Still, the company in 2000 settled with McCarty for more than $2.5 million. Two years later, it agreed to pay the state another $1 million, remove its chairperson for three years and bar its general counsel from ever working with the company again. As part of the settlement, Menke kept his position on Bankers’ board. But the ordeal seemed to leave him less enthusiastic about pushing for regulatory reform, Blacklidge said.

“He kind of withdrew for a time from the political side of things, and he wasn’t out there helping lead the way for probably almost a decade,” Blacklidge said. “It definitely changed their company plans and I’m sure Bob wouldn’t say it hurt his feelings, but I think it did.”

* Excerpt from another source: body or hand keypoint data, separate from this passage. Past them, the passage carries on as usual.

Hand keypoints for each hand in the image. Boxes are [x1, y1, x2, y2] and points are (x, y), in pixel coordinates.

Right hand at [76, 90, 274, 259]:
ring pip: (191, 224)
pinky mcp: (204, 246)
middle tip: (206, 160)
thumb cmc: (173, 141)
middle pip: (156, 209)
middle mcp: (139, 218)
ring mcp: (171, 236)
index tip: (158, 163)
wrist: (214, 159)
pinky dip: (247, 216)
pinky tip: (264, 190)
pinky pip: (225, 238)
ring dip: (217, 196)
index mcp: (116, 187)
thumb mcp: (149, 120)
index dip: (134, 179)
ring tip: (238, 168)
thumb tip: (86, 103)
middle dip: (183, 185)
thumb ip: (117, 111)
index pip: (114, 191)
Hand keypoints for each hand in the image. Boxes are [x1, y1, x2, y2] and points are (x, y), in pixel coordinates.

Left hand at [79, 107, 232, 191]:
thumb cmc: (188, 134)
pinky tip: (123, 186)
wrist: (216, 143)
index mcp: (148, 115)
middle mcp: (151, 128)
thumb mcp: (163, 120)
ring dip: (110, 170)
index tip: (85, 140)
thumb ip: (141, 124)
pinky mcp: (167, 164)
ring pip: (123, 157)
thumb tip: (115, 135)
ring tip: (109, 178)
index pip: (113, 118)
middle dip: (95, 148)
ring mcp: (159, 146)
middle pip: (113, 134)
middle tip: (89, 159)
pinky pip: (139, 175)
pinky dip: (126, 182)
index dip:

At its peak, Bankers Financial had some 1,000 employees and annual revenues of more than $500 million. Last year, Bankers Insurance left the Florida homeowners insurance market, blaming the Legislature for failing to combat the “financial challenges faced by property and casualty insurers,” it said in a statement, including “fraud and litigation which exponentially outpaces every other state.”

Menke always ran Bankers like a family business. His son-in-law, John Strong, is the company’s CEO, and his son Rob Menke has been president since 2016. Two other sons, Brent and Kyle, serve alongside Strong and Rob on the company’s board.

Menke himself was listed as a director of Bankers Financial Corp. until 2022, and according to Meehan, was planning a 90th birthday party for June.

“He really never stopped working or thinking or doing,” Meehan said. “He always had a project all the time.”